Action item
In the records below, begin at the line containing "Rendered at 1626 by 1125 pixels." and end at the line containing "text_box [56, 702, 789, 815]"; quote every line in that span exactly, including both boundary lines, and no others.

Supplied material
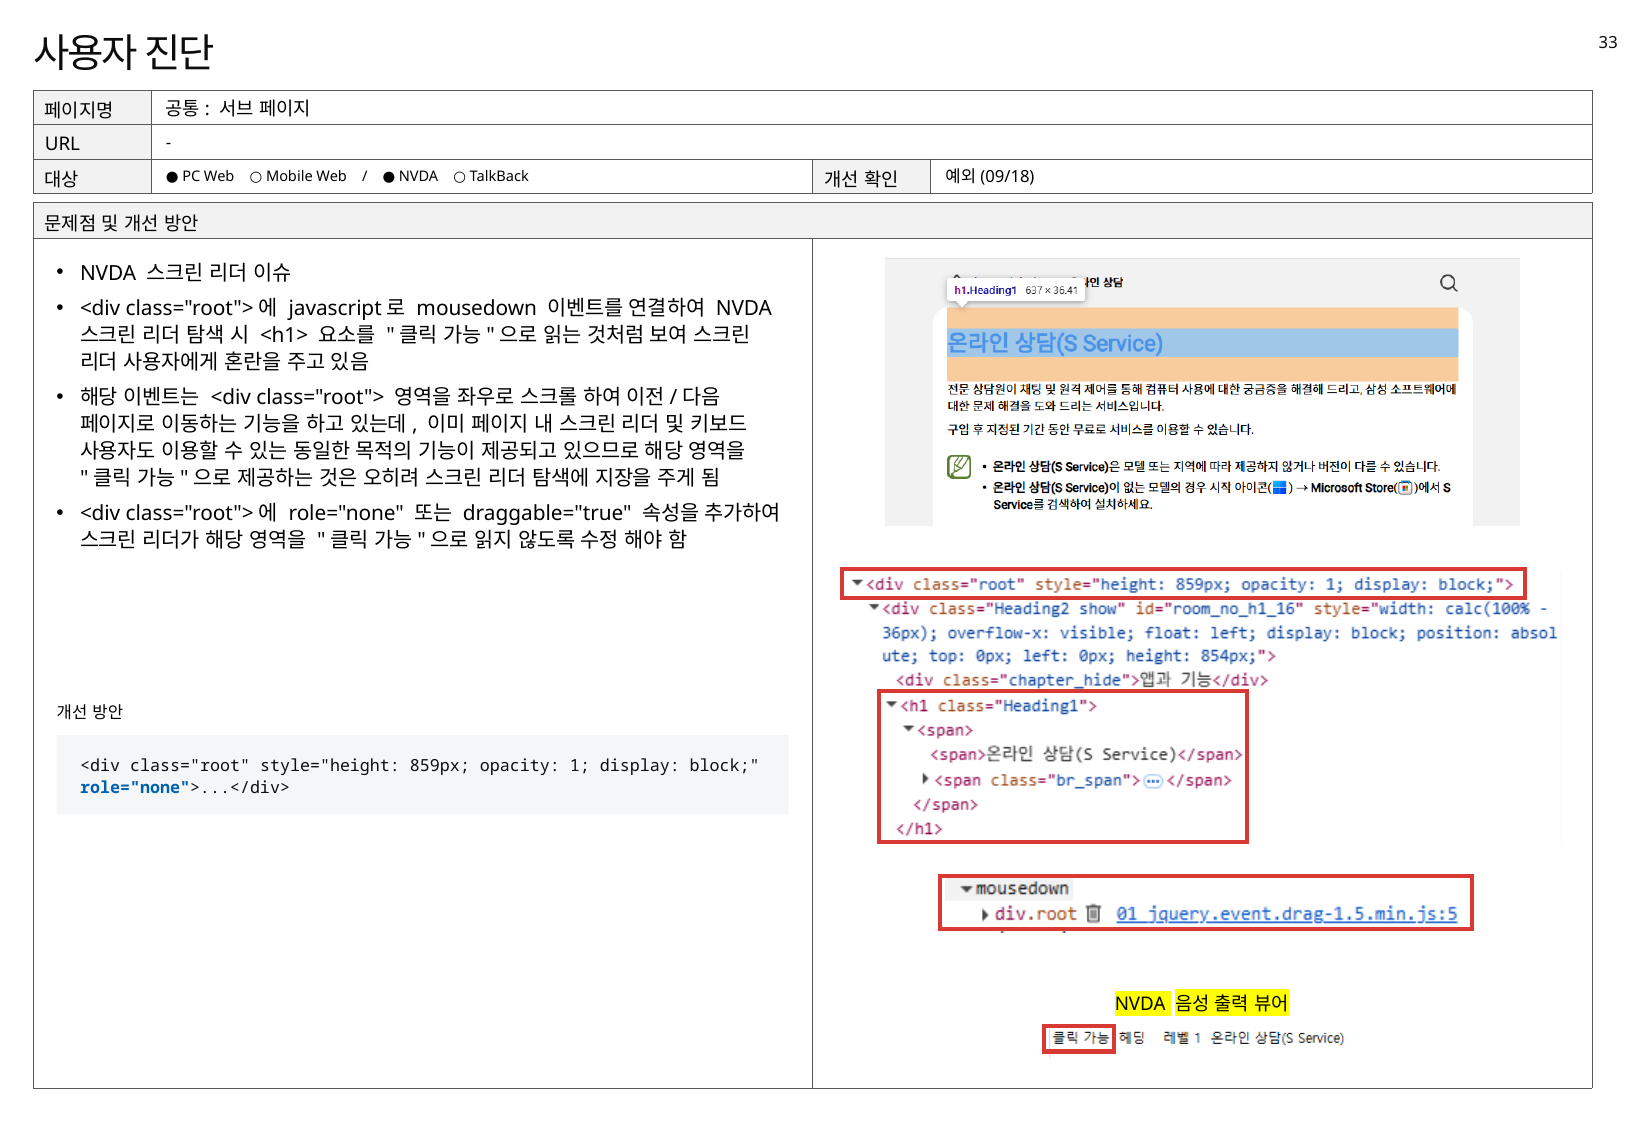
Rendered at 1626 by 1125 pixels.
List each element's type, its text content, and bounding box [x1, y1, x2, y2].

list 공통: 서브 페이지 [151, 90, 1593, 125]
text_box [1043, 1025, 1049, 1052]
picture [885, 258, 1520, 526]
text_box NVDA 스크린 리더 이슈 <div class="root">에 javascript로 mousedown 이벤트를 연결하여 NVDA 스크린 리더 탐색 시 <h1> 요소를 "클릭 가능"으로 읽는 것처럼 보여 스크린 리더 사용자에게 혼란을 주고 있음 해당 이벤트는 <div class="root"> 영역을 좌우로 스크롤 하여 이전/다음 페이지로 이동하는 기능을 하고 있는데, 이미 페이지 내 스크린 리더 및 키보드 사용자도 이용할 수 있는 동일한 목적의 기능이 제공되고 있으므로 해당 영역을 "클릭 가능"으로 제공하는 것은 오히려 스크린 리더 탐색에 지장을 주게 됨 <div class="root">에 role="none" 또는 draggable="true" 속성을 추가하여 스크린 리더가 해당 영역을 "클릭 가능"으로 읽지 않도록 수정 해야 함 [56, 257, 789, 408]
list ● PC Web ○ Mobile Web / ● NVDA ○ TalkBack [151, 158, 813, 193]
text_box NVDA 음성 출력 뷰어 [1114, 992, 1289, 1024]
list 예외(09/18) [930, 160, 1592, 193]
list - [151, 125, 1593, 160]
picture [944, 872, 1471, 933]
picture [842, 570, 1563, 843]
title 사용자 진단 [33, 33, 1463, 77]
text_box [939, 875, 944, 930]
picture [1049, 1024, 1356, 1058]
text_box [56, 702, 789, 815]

--

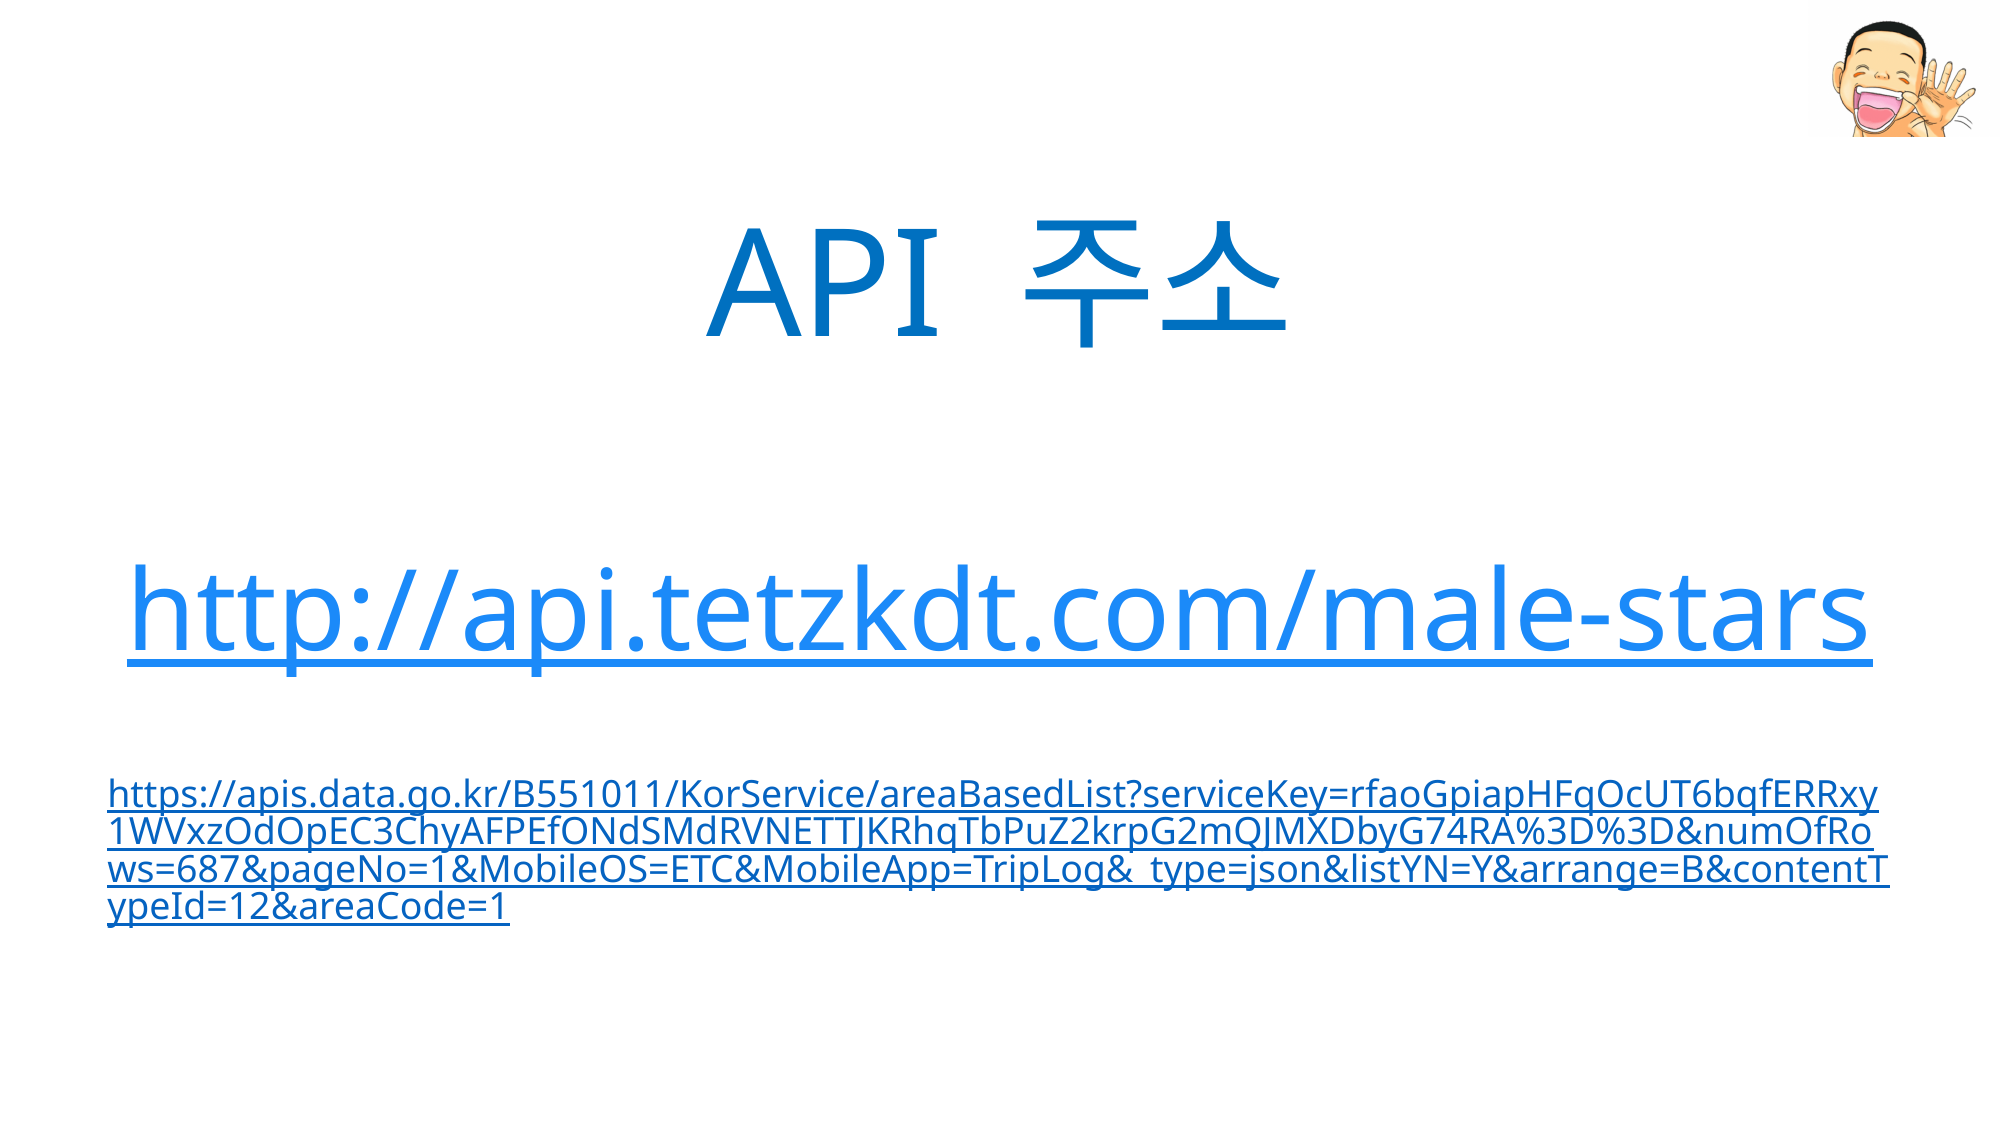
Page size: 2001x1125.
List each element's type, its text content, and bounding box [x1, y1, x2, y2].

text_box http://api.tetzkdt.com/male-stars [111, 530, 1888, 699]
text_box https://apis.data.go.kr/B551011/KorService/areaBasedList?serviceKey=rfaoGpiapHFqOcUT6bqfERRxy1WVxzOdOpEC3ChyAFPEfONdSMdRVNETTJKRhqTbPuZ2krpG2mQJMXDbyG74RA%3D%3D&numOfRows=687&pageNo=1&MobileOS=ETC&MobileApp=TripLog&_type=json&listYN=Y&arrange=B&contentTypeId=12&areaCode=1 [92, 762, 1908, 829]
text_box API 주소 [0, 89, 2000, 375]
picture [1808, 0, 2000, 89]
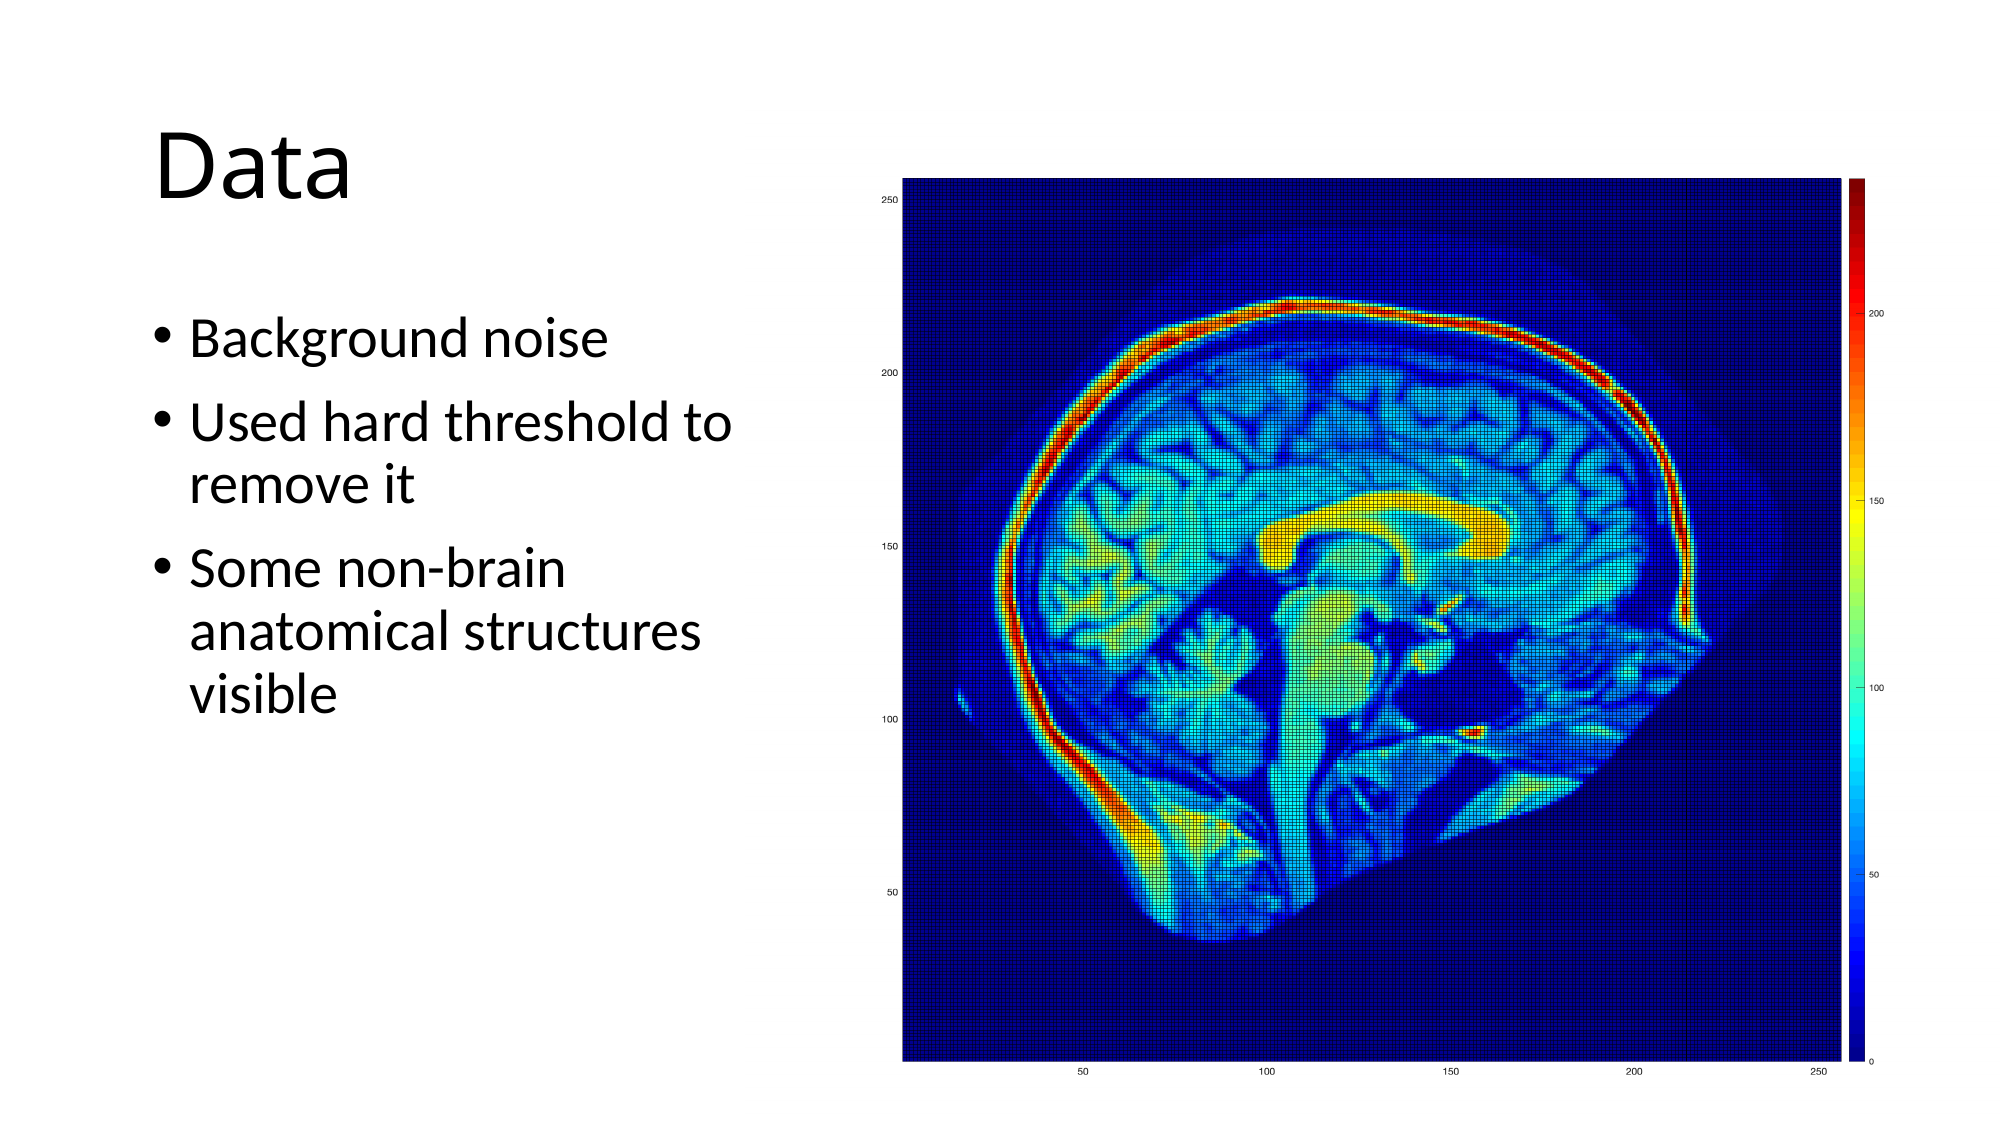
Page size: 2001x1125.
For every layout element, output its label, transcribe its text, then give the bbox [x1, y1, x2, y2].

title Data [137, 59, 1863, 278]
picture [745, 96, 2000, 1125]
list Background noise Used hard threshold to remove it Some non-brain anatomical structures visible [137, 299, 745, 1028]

Response
Rendered at 1626 by 1125 pixels.
List each element's type, its text content, and bounding box [x1, y1, x2, y2].

list 공통: 서브 페이지 [151, 90, 1593, 125]
text_box [1043, 1025, 1049, 1052]
picture [885, 258, 1520, 526]
text_box NVDA 스크린 리더 이슈 <div class="root">에 javascript로 mousedown 이벤트를 연결하여 NVDA 스크린 리더 탐색 시 <h1> 요소를 "클릭 가능"으로 읽는 것처럼 보여 스크린 리더 사용자에게 혼란을 주고 있음 해당 이벤트는 <div class="root"> 영역을 좌우로 스크롤 하여 이전/다음 페이지로 이동하는 기능을 하고 있는데, 이미 페이지 내 스크린 리더 및 키보드 사용자도 이용할 수 있는 동일한 목적의 기능이 제공되고 있으므로 해당 영역을 "클릭 가능"으로 제공하는 것은 오히려 스크린 리더 탐색에 지장을 주게 됨 <div class="root">에 role="none" 또는 draggable="true" 속성을 추가하여 스크린 리더가 해당 영역을 "클릭 가능"으로 읽지 않도록 수정 해야 함 [56, 257, 789, 408]
list ● PC Web ○ Mobile Web / ● NVDA ○ TalkBack [151, 158, 813, 193]
text_box NVDA 음성 출력 뷰어 [1114, 992, 1289, 1024]
list 예외(09/18) [930, 160, 1592, 193]
list - [151, 125, 1593, 160]
picture [944, 872, 1471, 933]
picture [842, 570, 1563, 843]
title 사용자 진단 [33, 33, 1463, 77]
text_box [939, 875, 944, 930]
picture [1049, 1024, 1356, 1058]
text_box [56, 702, 789, 815]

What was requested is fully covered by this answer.